Items listed in a dataset
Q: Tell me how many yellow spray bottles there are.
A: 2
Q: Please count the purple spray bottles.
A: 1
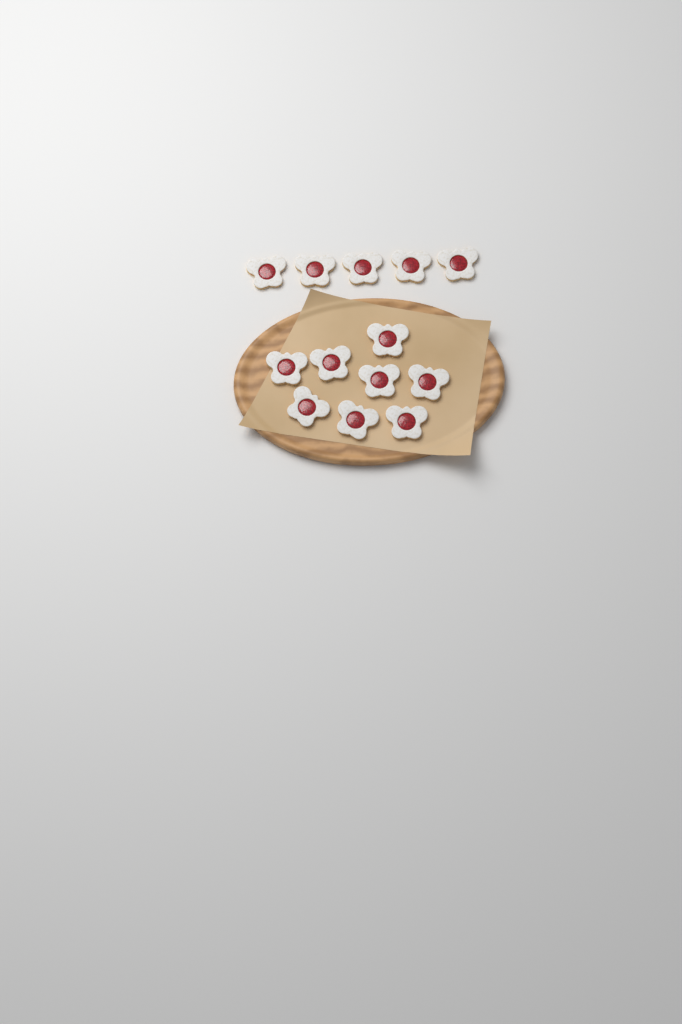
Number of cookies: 13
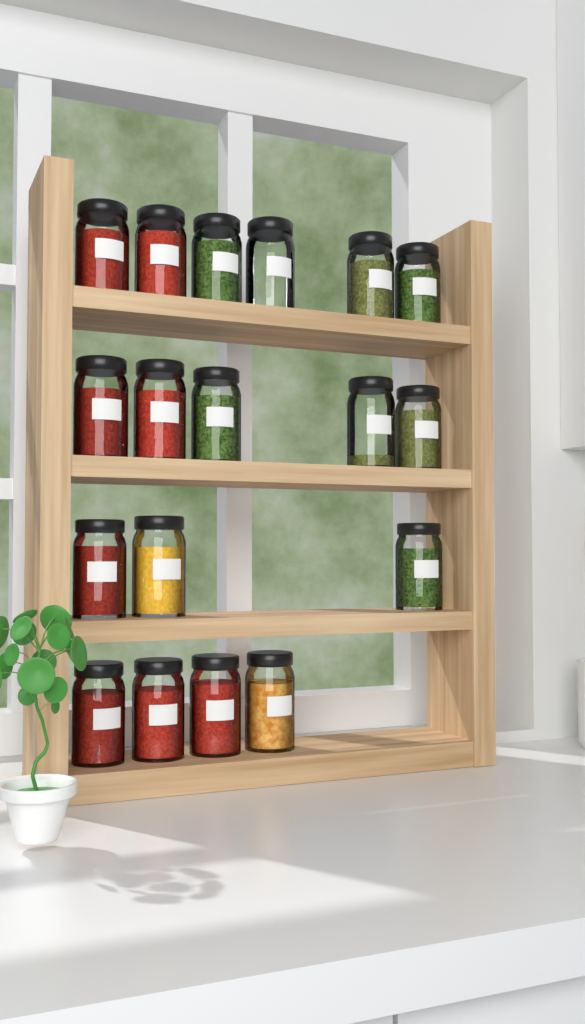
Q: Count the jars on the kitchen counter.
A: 18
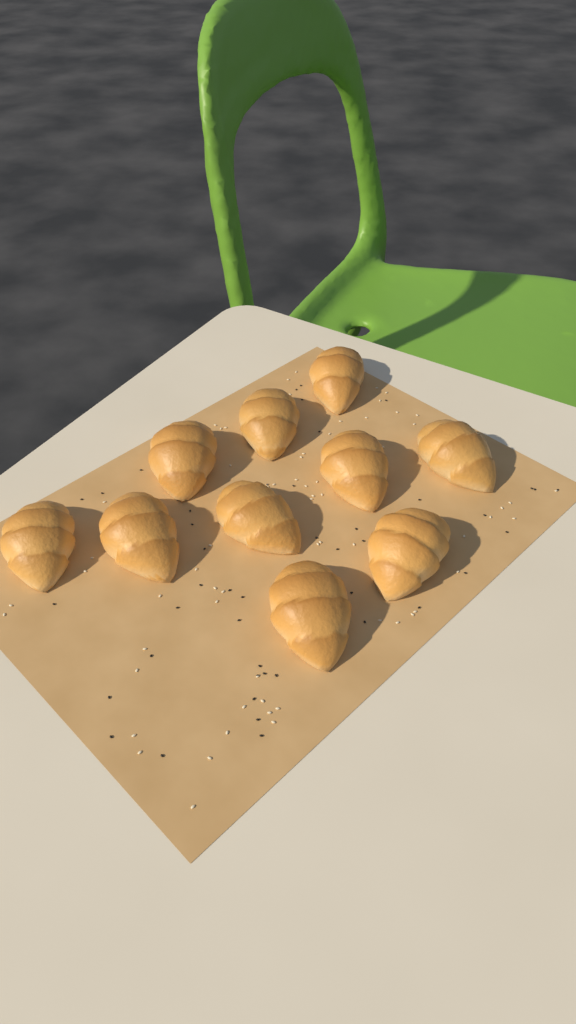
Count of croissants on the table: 10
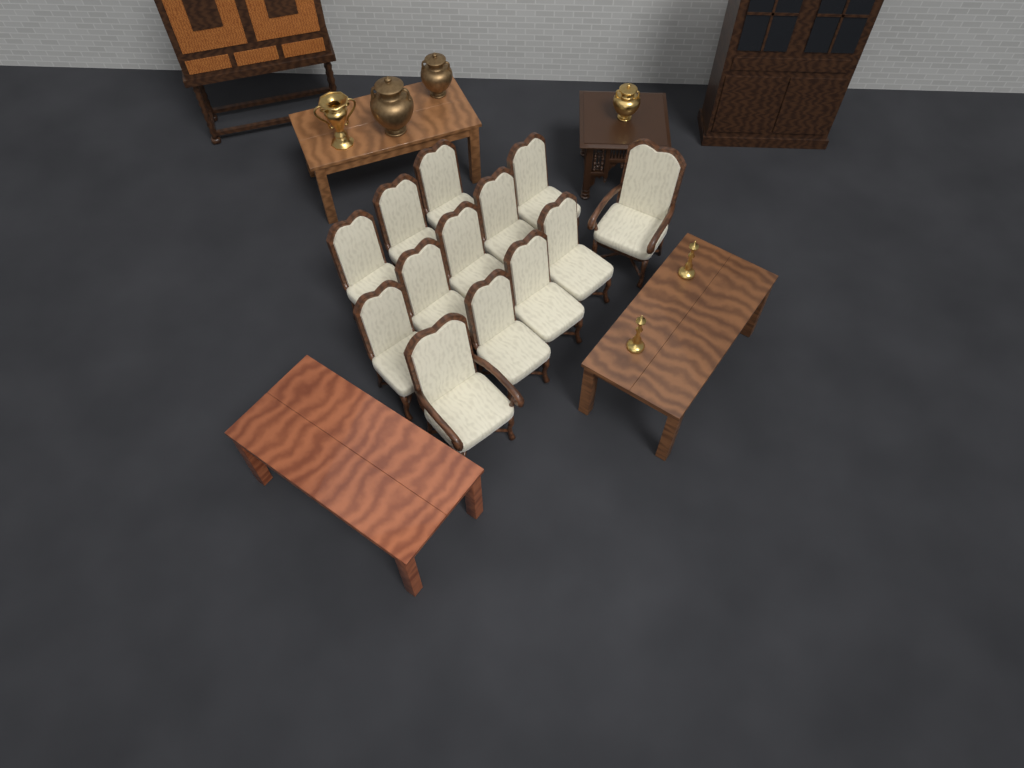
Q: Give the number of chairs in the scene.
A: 13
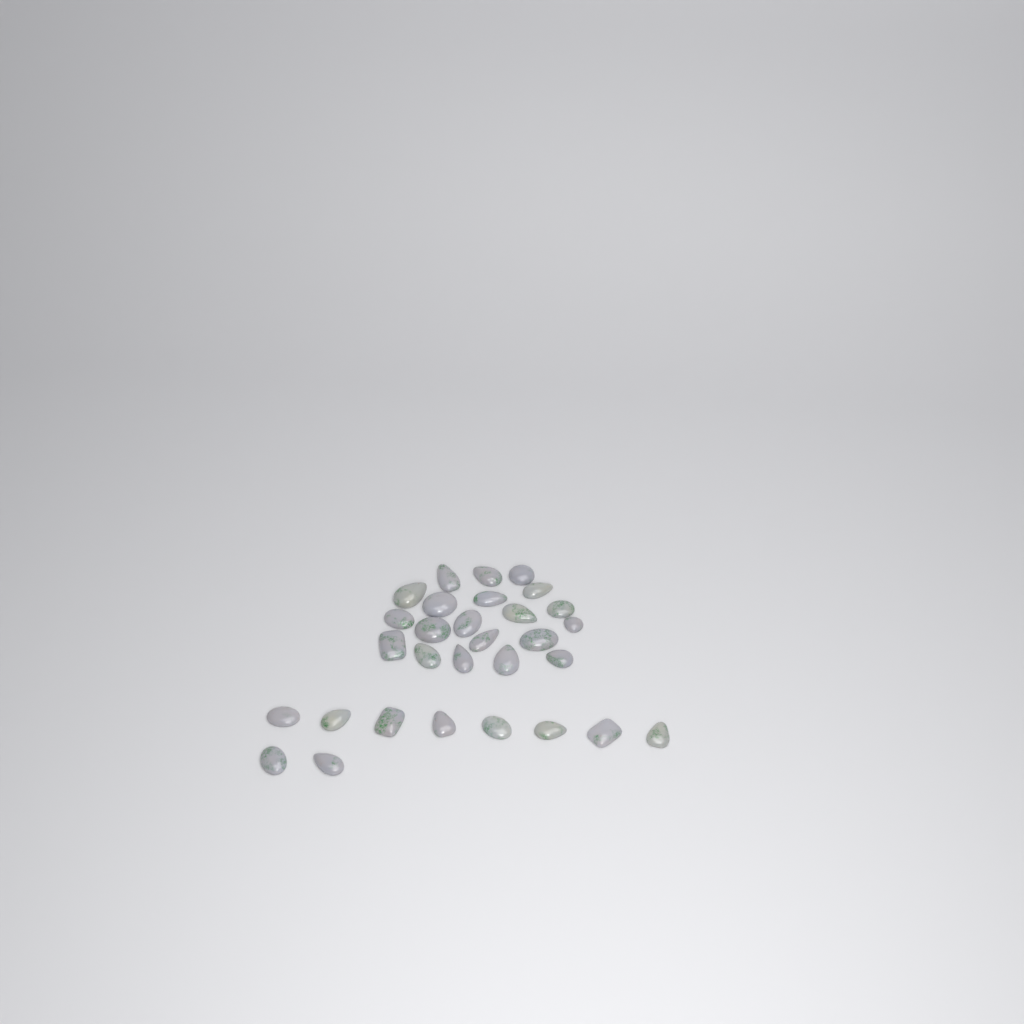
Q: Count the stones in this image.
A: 30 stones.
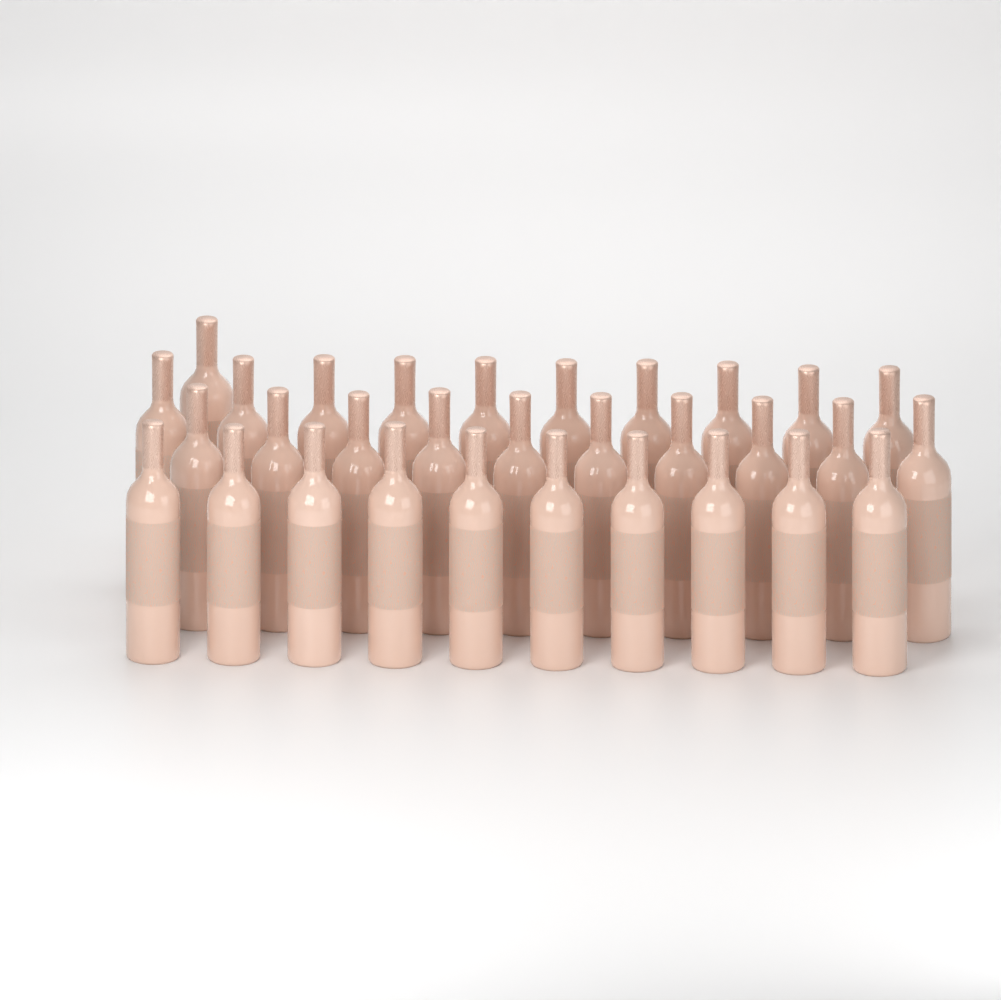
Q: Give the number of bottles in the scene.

§ WHAT TO DO
Show every row above that contains the word "bottles", copied without changes.

§ COMPLETE RESPONSE
Q: Tell me how many yellow spray bottles there are.
Q: Please count the purple spray bottles.
Q: Give the number of bottles in the scene.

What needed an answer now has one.